=== DATA ===

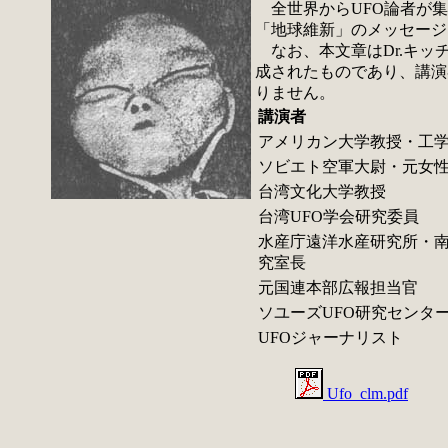
全世界からUFO論者が集
「地球維新」のメッセージ
なお、本文章はDr.キッ
成されたものであり、講演
りません。
講演者
アメリカン大学教授・工
ソビエト空軍大尉・元女
台湾文化大学教授
台湾UFO学会研究委員
水産庁遠洋水産研究所・
究室長
元国連本部広報担当官
ソユーズUFO研究センタ
UFOジャーナリスト
Ufo_clm.pdf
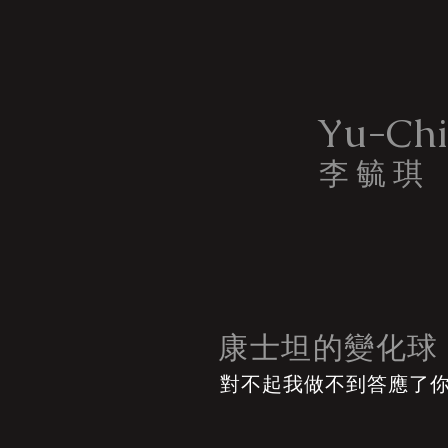
Yu-Chi
李 毓 琪
​康士坦的變化球
對不起我做不到答應了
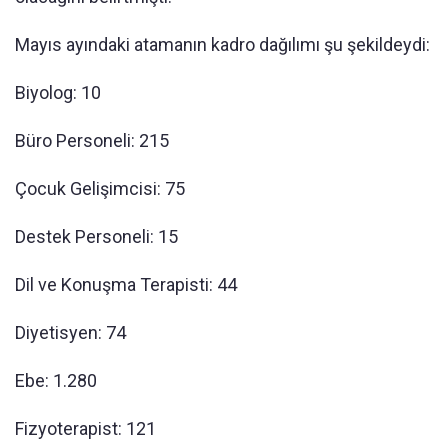
Mayıs ayındaki atamanın kadro dağılımı şu şekildeydi:
Biyolog: 10
Büro Personeli: 215
Çocuk Gelişimcisi: 75
Destek Personeli: 15
Dil ve Konuşma Terapisti: 44
Diyetisyen: 74
Ebe: 1.280
Fizyoterapist: 121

===

Every record above should be duplicated precisely, with the images removed.

- **EXERCISE RESPONSE**:
全世界からUFO論者が集
「地球維新」のメッセージ
なお、本文章はDr.キッ
成されたものであり、講演
りません。
講演者
アメリカン大学教授・工
ソビエト空軍大尉・元女
台湾文化大学教授
台湾UFO学会研究委員
水産庁遠洋水産研究所・
究室長
元国連本部広報担当官
ソユーズUFO研究センタ
UFOジャーナリスト
Ufo_clm.pdf
Yu-Chi
李 毓 琪
​康士坦的變化球
對不起我做不到答應了
Mayıs ayındaki atamanın kadro dağılımı şu şekildeydi:
Biyolog: 10
Büro Personeli: 215
Çocuk Gelişimcisi: 75
Destek Personeli: 15
Dil ve Konuşma Terapisti: 44
Diyetisyen: 74
Ebe: 1.280
Fizyoterapist: 121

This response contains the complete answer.